Consumer debt propels Debt Free
DEBT advice group Debt Free Direct (DFD) has reported surging profits on the back of the UK's increasingly debt-stricken consumers.
The Aim-listed company said the market for debt advice and services has swelled since the first quarter of 2004 as the housing market has stagnated and interest rates increased.
DFD specialises in taking consumers through the Individual Voluntary Agreement (IVA), where creditors agree to restructure a person's debts in return for guaranteed regular payments, and claims the market for IVAs has grown by 40% over the past year.
Pre-tax profits for the year to 30 April have grown to £1.5m, compared with just £64,000 last year, on the back of a doubling in turnover to £8.4m.

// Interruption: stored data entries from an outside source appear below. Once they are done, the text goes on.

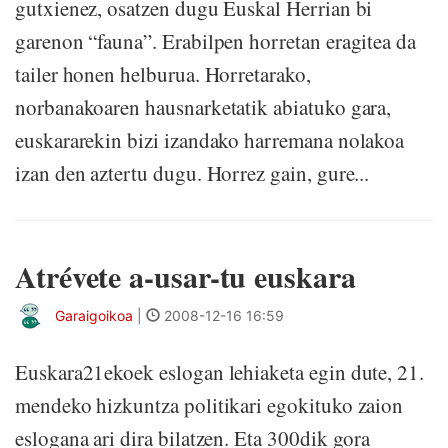
gutxienez, osatzen dugu Euskal Herrian bi
garenon “fauna”. Erabilpen horretan eragitea da
tailer honen helburua. Horretarako,
norbanakoaren hausnarketatik abiatuko gara,
euskararekin bizi izandako harremana nolakoa
izan den aztertu dugu. Horrez gain, gure...
Atrévete a-usar-tu euskara
Garaigoikoa
|
2008-12-16 16:59
Euskara21ekoek eslogan lehiaketa egin dute, 21.
mendeko hizkuntza politikari egokituko zaion
eslogana ari dira bilatzen. Eta 300dik gora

The company said consumers are struggling because the housing market has stagnated and homeowners have less capacity to remortgage and release equity. At the same time, lenders are tightening their criteria, further reducing consumers' capacity to release house equity.
Chief executive Andrew Redmond said: 'The result is that an increasing number of consumers are finding it impossible to sustain the record levels of debt that they have built up over recent years.
'The signs of consumer debt fatigue are there for all to see. We are likely to benefit from this consumer downturn and confidently predict continued organic growth in the year ahead.'
Total employee numbers have grown by 74% to 153 during the year, whilst annual turnover per employee has increased to £82,000, an increase of 15%.
The company said it is confident it will declare a maiden dividend at the end of the current financial year in April 2006.
Shares in the company rose 7½p to 196½ in morning trading. Canny investors who picked up the share in November would have nearly doubled their money on today's price.